NIÑO ENCUENTRA CABALLO ENCADENADO EN EL DESIERTO… PERO NO ERA UN CABALLO COMÚN…

Cuando volvieron a donde estaba Tormenta, Patricia le hizo una propuesta a Diego. Quiero darte la recompensa que te prometí. 5000 pesos. Diego sintió que el corazón se le aceleraba. Era más dinero del que jamás había soñado tener en la vida. No hace falta, señora. Yo solo quería que tormenta estuviera bien. Claro que hace falta. Tú le salvaste la vida y salvaste a mi familia. Este dinero te pertenece por derecho.
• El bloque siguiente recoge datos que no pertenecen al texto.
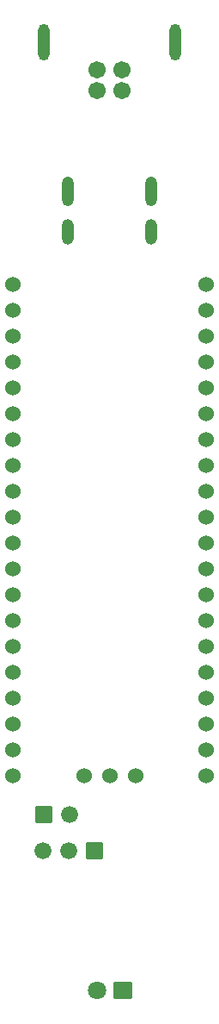
<source format=gbs>
G04 Layer: BottomSolderMaskLayer*
G04 EasyEDA v6.5.40, 2024-08-19 02:38:51*
G04 a67cddfb3fce44daa9051d46cbbcc19f,10*
G04 Gerber Generator version 0.2*
G04 Scale: 100 percent, Rotated: No, Reflected: No *
G04 Dimensions in millimeters *
G04 leading zeros omitted , absolute positions ,4 integer and 5 decimal *
%FSLAX45Y45*%
%MOMM*%

%AMMACRO1*1,1,$1,$2,$3*1,1,$1,$4,$5*1,1,$1,0-$2,0-$3*1,1,$1,0-$4,0-$5*20,1,$1,$2,$3,$4,$5,0*20,1,$1,$4,$5,0-$2,0-$3,0*20,1,$1,0-$2,0-$3,0-$4,0-$5,0*20,1,$1,0-$4,0-$5,$2,$3,0*4,1,4,$2,$3,$4,$5,0-$2,0-$3,0-$4,0-$5,$2,$3,0*%
%ADD10MACRO1,0.1016X0.7874X0.7874X0.7874X-0.7874*%
%ADD11C,1.6764*%
%ADD12MACRO1,0.1016X0.7874X-0.7874X-0.7874X-0.7874*%
%ADD13C,1.5240*%
%ADD14O,1.2015978000000003X2.5015952*%
%ADD15O,1.2015978000000003X2.9015944*%
%ADD16O,1.1015979999999999X3.6015930000000003*%
%ADD17C,1.7016*%
%ADD18MACRO1,0.1016X0.85X-0.7874X-0.85X-0.7874*%
%ADD19C,1.8016*%

%LPD*%
D10*
G01*
X547999Y2049995D03*
D11*
G01*
X802004Y2049983D03*
D12*
G01*
X1053998Y1699996D03*
D11*
G01*
X799998Y1699996D03*
G01*
X545998Y1699996D03*
D13*
G01*
X247395Y7262876D03*
G01*
X247395Y7008876D03*
G01*
X247395Y6754876D03*
G01*
X247395Y6500876D03*
G01*
X247395Y6246876D03*
G01*
X247395Y5992876D03*
G01*
X247395Y5738876D03*
G01*
X247395Y5484876D03*
G01*
X247395Y5230876D03*
G01*
X247395Y4976876D03*
G01*
X247395Y4722876D03*
G01*
X247395Y4468876D03*
G01*
X247395Y4214876D03*
G01*
X247395Y3960876D03*
G01*
X247395Y3706876D03*
G01*
X247395Y3452876D03*
G01*
X247395Y3198876D03*
G01*
X247395Y2944876D03*
G01*
X247395Y2690876D03*
G01*
X247395Y2436876D03*
G01*
X945895Y2436876D03*
G01*
X1199895Y2436876D03*
G01*
X1453895Y2436876D03*
G01*
X2152395Y2436876D03*
G01*
X2152395Y2690876D03*
G01*
X2152395Y2944876D03*
G01*
X2152395Y3198876D03*
G01*
X2152395Y3452876D03*
G01*
X2152395Y3706876D03*
G01*
X2152395Y3960876D03*
G01*
X2152395Y4214876D03*
G01*
X2152395Y4468876D03*
G01*
X2152395Y4722876D03*
G01*
X2152395Y4976876D03*
G01*
X2152395Y5230876D03*
G01*
X2152395Y5484876D03*
G01*
X2152395Y5738876D03*
G01*
X2152395Y5992876D03*
G01*
X2152395Y6246876D03*
G01*
X2152395Y6500876D03*
G01*
X2152395Y6754876D03*
G01*
X2152395Y7008876D03*
G01*
X2152395Y7262876D03*
D14*
G01*
X1610004Y7772222D03*
G01*
X789990Y7772222D03*
D15*
G01*
X1610004Y8177225D03*
G01*
X789990Y8177225D03*
D16*
G01*
X550011Y9635464D03*
G01*
X1850009Y9635464D03*
D17*
G01*
X1075004Y9364471D03*
G01*
X1325016Y9364471D03*
G01*
X1325016Y9164472D03*
G01*
X1075004Y9164472D03*
D18*
G01*
X1326996Y324998D03*
D19*
G01*
X1072997Y324993D03*
M02*

</source>
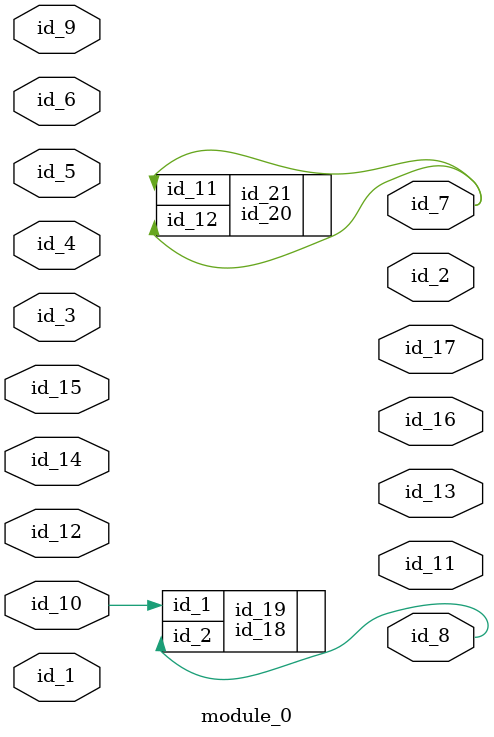
<source format=v>
module module_0 (
    id_1,
    id_2,
    id_3,
    id_4,
    id_5,
    id_6,
    id_7,
    id_8,
    id_9,
    id_10,
    id_11,
    id_12,
    id_13,
    id_14,
    id_15,
    id_16,
    id_17
);
  output id_17;
  output id_16;
  input id_15;
  input id_14;
  output id_13;
  input id_12;
  output id_11;
  input id_10;
  input id_9;
  output id_8;
  output id_7;
  input id_6;
  input id_5;
  input id_4;
  input id_3;
  output id_2;
  input id_1;
  id_18 id_19 (
      .id_2(id_8),
      .id_1(id_10)
  );
  id_20 id_21 (
      .id_11(id_7),
      .id_12(id_7)
  );
endmodule

</source>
Yo lo acepto, dijo Diego pensando en cuánto ayudaría ese dinero a su familia.

Patricia sacó un sobre de su bolso y se lo entregó a Diego. Cuando lo abrió, vio varios billetes de 100 pesos. 5000 como te prometí, dijo Patricia. Pero tengo una propuesta aún mejor. ¿Qué propuesta? Quiero que vengas conmigo. Vivo en un rancho pequeño, pero con espacio suficiente para criar caballos. Necesito a alguien que los entienda y que tenga cariño por los animales. Tú tienes ambas cosas. Diego se quedó sin palabras. Irse del pueblo, dejar a su familia.

Pero, ¿y mi familia? Tu familia puede venir también. Tengo una casa de empleados que no uso. Tu mamá puede trabajar en la casa principal y tus hermanos pueden estudiar en una buena escuela que hay cerca. Diego miró el dinero en sus manos, luego a Patricia, después a Tormenta. Era una oportunidad que jamás había imaginado. ¿Puedo hablar con mi familia antes? Claro, no tienes que decidir ahora. Voy a dejar mi tarjeta y tú me llamas cuando decidas. Patricia preparó a Tormenta para el viaje, poniéndole un cabestro nuevo y limpio que había traído.

El caballo estaba visiblemente más animado y fuerte. “Llegó la hora de despedirse”, le dijo Patricia a Diego. Diego se acercó a tormenta y le acarició la cabeza una última vez. Gracias por haber confiado en mí”, dijo Diego. “Cuida bien a Valentina y deja que ella te cuide también.” Tormenta apoyó su hocico en la cara de Diego como si le estuviera agradeciendo todo lo que el muchacho había hecho. Patricia y Diego caminaron con tormenta hasta la carretera donde estaba el remolque.

El caballo entró sin resistencia confiando en Patricia. Voy a extrañarlo”, dijo Diego viendo alejarse el remolque. “No por mucho tiempo, si aceptas mi propuesta,” dijo Patricia saludando desde la ventana del auto. Diego volvió a casa con el corazón apretado por la despedida, pero feliz de saber que tormenta estaba a salvo. Cuando llegó, encontró a su madre en el patio tendiendo ropa. “Diego, ¿dónde estabas? Desapareciste de nuevo. Mamá, necesito contarte algo importante. Diego se sentó con su madre a la sombra de la casa y le contó toda la historia, desde el día en que encontró a tormenta hasta la despedida que acababa de ocurrir.